◆ Task material ◆
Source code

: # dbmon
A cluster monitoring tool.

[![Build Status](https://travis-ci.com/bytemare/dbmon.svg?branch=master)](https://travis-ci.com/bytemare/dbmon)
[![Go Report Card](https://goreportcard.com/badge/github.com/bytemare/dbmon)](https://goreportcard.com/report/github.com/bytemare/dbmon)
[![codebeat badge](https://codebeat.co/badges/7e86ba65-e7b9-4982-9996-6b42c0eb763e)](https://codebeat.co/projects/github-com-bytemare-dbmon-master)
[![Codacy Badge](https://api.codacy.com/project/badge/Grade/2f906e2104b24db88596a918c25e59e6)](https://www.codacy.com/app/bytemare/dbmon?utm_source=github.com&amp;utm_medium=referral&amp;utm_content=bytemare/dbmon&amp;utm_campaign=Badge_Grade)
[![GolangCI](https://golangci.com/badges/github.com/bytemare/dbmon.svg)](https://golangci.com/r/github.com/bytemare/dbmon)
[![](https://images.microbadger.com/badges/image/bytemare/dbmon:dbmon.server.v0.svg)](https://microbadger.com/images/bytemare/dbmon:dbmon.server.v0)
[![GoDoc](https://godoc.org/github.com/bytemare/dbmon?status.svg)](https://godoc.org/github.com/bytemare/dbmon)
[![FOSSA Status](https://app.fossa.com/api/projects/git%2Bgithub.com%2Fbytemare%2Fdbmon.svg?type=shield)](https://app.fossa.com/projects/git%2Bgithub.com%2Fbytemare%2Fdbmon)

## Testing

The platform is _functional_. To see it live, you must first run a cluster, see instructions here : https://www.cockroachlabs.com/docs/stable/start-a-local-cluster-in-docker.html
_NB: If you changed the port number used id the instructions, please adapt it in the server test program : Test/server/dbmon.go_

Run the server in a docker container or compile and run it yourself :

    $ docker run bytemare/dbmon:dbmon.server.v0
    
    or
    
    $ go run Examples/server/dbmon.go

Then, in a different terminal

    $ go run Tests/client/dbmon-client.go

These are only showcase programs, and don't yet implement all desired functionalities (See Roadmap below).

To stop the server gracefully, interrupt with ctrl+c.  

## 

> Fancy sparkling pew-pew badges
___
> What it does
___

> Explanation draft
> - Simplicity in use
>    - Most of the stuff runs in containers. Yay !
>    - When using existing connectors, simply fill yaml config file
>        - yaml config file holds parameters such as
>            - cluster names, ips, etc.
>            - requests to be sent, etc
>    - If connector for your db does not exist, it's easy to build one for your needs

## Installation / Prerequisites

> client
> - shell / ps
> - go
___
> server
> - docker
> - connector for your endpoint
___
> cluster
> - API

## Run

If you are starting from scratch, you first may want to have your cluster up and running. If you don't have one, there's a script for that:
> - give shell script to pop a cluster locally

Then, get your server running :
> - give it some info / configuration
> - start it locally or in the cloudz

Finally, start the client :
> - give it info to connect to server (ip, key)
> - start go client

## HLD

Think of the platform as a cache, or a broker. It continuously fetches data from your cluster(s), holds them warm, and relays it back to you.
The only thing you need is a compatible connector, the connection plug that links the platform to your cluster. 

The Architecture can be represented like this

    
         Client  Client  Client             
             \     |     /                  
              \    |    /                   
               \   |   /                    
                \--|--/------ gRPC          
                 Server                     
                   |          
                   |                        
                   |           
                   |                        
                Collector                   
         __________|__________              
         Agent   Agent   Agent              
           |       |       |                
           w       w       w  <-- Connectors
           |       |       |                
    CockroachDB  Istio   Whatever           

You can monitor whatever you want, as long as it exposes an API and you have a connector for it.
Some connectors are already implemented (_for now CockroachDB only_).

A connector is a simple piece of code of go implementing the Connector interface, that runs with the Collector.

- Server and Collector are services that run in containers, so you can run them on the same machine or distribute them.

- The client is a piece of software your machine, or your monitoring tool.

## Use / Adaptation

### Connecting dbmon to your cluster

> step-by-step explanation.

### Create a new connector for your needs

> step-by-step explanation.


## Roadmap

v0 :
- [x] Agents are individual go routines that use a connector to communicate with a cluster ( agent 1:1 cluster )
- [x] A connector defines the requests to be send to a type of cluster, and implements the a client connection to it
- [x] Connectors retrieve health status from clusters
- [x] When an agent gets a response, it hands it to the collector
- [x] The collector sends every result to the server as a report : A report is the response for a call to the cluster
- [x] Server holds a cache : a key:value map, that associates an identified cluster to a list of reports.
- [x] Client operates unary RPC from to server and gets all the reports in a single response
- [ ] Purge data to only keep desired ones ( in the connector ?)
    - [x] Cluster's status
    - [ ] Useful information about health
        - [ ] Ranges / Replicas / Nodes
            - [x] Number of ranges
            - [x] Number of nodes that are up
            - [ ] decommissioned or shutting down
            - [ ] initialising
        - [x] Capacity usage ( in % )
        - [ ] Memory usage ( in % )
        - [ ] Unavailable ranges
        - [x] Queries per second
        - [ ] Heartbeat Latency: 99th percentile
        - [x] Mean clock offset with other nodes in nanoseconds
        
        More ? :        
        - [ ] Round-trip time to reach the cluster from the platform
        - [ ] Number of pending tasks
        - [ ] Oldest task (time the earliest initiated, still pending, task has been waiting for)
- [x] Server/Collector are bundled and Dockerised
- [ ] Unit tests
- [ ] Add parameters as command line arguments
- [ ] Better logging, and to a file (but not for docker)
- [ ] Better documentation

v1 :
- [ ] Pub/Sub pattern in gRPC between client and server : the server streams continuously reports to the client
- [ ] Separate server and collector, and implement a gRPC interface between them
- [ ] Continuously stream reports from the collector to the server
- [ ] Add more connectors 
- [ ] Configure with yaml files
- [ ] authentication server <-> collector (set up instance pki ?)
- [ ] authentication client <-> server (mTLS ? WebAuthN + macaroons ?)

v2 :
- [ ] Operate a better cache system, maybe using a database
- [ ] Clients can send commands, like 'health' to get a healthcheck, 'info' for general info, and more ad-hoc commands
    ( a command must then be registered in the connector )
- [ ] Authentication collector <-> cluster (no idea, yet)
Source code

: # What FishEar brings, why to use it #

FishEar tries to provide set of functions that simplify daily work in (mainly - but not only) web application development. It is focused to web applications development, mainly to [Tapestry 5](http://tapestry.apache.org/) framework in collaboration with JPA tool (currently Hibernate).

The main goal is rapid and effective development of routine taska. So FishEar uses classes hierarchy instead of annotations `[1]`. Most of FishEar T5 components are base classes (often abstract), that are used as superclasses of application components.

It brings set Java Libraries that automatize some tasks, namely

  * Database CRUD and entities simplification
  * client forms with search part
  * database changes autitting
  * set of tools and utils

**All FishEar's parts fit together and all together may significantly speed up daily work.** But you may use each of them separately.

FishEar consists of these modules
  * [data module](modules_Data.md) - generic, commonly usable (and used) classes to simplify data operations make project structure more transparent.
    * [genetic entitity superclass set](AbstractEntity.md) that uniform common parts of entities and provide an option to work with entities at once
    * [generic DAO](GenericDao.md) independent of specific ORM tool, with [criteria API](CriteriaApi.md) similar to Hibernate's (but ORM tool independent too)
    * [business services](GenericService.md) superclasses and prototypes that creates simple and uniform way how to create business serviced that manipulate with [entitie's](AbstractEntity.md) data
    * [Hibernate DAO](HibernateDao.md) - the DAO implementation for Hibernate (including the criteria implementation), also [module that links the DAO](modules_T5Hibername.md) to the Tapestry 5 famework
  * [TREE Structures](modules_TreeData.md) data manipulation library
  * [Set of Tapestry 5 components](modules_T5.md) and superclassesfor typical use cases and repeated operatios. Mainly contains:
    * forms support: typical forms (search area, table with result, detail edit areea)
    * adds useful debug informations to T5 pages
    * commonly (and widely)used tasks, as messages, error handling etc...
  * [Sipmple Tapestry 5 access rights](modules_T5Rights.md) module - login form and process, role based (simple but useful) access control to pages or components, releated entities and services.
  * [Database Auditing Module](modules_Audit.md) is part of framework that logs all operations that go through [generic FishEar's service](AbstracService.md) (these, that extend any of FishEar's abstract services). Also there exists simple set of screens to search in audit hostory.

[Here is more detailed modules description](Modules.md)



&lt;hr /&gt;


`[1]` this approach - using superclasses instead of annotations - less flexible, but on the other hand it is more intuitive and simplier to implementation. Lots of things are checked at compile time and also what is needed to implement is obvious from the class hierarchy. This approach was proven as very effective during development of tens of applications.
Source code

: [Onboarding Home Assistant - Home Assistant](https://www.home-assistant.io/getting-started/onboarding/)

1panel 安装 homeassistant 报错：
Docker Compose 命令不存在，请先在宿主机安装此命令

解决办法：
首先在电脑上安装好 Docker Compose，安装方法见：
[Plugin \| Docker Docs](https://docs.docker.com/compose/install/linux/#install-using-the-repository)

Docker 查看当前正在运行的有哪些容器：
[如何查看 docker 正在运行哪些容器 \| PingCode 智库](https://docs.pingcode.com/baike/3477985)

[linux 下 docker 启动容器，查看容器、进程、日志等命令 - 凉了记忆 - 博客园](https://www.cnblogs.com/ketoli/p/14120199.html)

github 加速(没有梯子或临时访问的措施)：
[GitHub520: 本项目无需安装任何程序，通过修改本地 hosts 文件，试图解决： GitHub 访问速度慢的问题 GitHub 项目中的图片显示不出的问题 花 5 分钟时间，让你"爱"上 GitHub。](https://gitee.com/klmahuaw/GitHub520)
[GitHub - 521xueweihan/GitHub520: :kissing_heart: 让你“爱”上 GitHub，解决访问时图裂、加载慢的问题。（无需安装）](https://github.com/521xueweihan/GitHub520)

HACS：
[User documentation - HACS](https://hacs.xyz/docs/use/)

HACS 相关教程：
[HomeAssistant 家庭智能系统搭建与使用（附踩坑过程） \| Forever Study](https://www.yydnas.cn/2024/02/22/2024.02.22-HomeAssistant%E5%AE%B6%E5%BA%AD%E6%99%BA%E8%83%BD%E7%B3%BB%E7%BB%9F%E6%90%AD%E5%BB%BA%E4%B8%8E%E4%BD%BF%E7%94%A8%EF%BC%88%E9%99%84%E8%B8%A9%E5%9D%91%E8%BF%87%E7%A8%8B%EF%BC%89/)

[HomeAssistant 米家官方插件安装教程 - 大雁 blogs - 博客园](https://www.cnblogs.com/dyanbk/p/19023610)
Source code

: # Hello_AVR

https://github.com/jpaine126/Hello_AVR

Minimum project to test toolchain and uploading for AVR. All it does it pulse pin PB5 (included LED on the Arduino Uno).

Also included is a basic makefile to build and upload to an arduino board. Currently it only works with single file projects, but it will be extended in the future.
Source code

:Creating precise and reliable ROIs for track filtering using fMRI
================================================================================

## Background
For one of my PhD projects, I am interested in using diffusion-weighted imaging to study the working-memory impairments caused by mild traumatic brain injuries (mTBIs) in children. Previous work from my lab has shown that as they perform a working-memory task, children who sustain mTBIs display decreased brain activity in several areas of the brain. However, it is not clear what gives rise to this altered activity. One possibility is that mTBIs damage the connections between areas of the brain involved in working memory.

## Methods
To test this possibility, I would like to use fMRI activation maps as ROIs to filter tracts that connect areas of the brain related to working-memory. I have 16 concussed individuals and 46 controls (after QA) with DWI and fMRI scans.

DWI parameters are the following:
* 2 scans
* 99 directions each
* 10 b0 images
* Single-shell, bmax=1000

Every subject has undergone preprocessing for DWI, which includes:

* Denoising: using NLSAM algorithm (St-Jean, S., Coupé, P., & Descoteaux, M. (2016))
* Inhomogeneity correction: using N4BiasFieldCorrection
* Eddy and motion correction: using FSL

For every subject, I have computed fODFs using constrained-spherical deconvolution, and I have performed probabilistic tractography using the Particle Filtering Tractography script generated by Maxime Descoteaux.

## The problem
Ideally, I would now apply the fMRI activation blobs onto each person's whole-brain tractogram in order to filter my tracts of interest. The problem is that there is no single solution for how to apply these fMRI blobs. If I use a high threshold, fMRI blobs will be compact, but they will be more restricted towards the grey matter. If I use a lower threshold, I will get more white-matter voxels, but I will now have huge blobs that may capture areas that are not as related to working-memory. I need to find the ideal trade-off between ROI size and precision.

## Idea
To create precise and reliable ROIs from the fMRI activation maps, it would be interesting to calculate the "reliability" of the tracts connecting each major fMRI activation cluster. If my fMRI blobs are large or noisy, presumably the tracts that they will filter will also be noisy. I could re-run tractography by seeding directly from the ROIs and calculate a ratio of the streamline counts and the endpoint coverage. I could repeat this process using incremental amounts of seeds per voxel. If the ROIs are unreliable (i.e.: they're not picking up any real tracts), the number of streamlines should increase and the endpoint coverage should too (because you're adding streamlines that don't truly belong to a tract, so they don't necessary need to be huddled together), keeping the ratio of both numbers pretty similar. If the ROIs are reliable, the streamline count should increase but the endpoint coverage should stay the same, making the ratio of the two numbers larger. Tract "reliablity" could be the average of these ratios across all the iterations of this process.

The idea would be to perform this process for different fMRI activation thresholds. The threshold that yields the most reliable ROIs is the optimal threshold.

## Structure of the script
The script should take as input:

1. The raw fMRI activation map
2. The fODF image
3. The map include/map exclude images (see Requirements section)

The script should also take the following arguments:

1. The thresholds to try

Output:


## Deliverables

◆ What is expected ◆
Gather every line of the records that contains the string "arguments", treating uppercase and lowercase as different.

◆ Output of the task ◆
- [ ] Add parameters as command line arguments
The script should also take the following arguments:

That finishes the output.